Open sttzr opened 1 year ago

sttzr commented 1 year ago

Hi! As part of my bachelor thesis, I am reading into your research and trying to understand the source code. I managed to install almost all the dependencies needed:

pip install rawpy exifread natsort git+https://github.com/ildoonet-gradual-warmup-lr.git

But this one is still missing:

https://github.com/ColinTaoZhang/SANet/blob/7778df59c8878a64765fe91b9adacab43a738241/train_denoising.py#L27

Is this a local reference to your own implementation not included in this repo? Or can it be installed via pip? What was the reason you were using Charbonnier instead of normal L1 loss?

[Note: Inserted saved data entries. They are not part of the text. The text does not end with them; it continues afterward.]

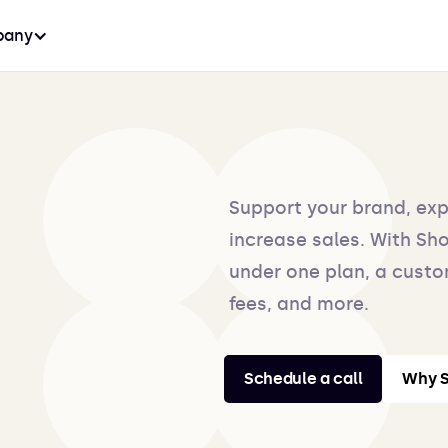
any
Support your brand, ex
increase sales. With Shop
under one plan, a custo
fees, and more.
Schedule a call
Why S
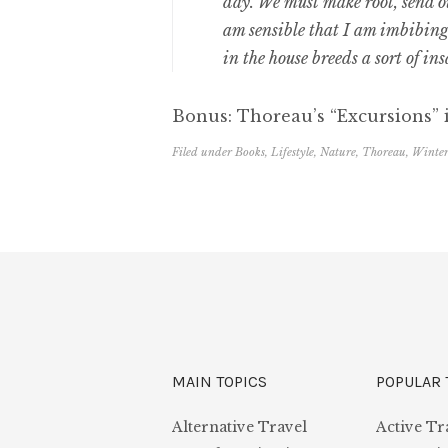
day. We must make root, send out
am sensible that I am imbibin
in the house breeds a sort of in
Bonus: Thoreau’s “Excursions” i
Filed under
Books
,
Lifestyle
,
Nature
,
Thoreau
,
Winte
MAIN TOPICS
POPULAR 
Alternative Travel
Active Tr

Thanks a lot for your great work and your help!

sttzr commented 1 year ago

Did you use this one? https://github.com/victorca25/traiNNer/blob/1d25dcdb4c6a3a1f63589bb4f724fa4857009f31/codes/models/modules/loss.py#L47-L57

ColinTaoZhang commented 1 year ago

Did you use this one? https://github.com/victorca25/traiNNer/blob/1d25dcdb4c6a3a1f63589bb4f724fa4857009f31/codes/models/modules/loss.py#L47-L57

The link of Charbonnier loss is right.

Actually, we employ L1 loss rather than Charbonnier loss in our experiments, and we have not compared the performance of these losses.